Still, Dennis W. Quirk, the president of the New York State Court Officers Association, issued a memo on March 18 to all family court officers instructing them to tighten fingerprinting procedures. Under the law, an adult seeking guardianship of a child, as well as anyone else over the age of 18 living in the home, must be fingerprinted.

 Before that memo was delivered, court officers generally accepted whatever identification the applicants presented, immigrants’ advocates said. The new guidelines permitted only certain kinds of government identification, nearly all issued by the United States government and often unavailable to undocumented immigrants, raising questions about whether the guidelines violated due process.

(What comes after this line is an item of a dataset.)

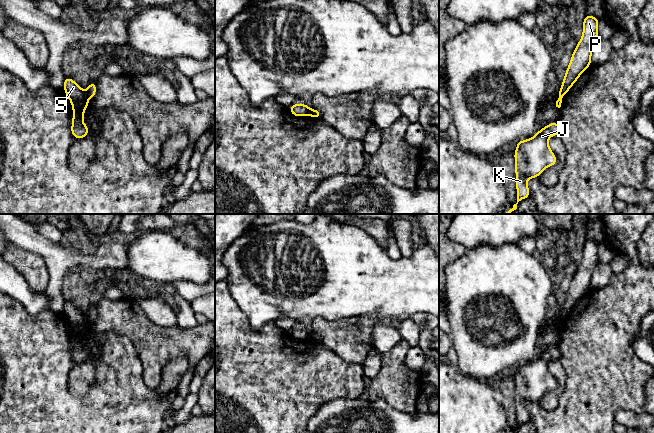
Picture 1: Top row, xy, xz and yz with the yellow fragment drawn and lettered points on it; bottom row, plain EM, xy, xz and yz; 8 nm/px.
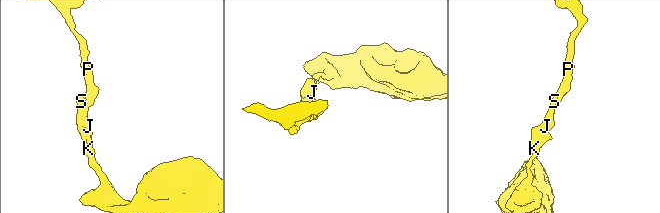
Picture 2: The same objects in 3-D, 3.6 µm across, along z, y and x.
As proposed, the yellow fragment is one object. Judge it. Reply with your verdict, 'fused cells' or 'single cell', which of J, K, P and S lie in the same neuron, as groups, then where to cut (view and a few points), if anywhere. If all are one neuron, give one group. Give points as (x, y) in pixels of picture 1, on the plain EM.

But Mr. Bookstaver said Tuesday that state court administrators were in the process of instructing the officers’ association to rescind the directive and return to the previous criteria, which he said were in compliance with state regulations.

“We don’t want to turn the juvenile in crisis away,” Mr. Bookstaver said.

Immigrants’ advocates and legal service providers have rushed to head off more fallout from the television report. They acknowledge that as with the operation of other laws, the juvenile program could be tainted with fraud. But they contend that numerous safeguards are in place to protect against it.

The Legal Aid Society, on behalf of 13 leading immigrants’ services and advocacy groups in New York, sent a letter to Judge A. Gail Prudenti, the state’s chief administrative judge, saying the agencies’ lawyers had seen no indication of “widespread scams” in the special immigrant juvenile program.

The letter argued that family court judges had the ability to weigh the evidence and determine the credibility of petitioners’ claims. In addition, they have numerous tools at their disposal to investigate proposed guardians, including ordering background checks and home visits.

“If a judge does not find a witness credible, she can deny the motion,” said the letter, which was signed by Seymour W. James Jr., attorney in chief at the Legal Aid Society. “The law works well as written, requiring the family court to make decisions well within its expertise.”

Jojo Annobil, head of the society’s Immigration Law Unit, said in an interview that the allegations of fraud “in a very, very small community in Queens” risked provoking an overblown reaction that could compromise the entire program.

“It’s led to Goodlatte asking Jeh Johnson to investigate it, and also tell him how they’re closing loopholes,” Mr. Annobil said. “The thing is, there are no loopholes to close.”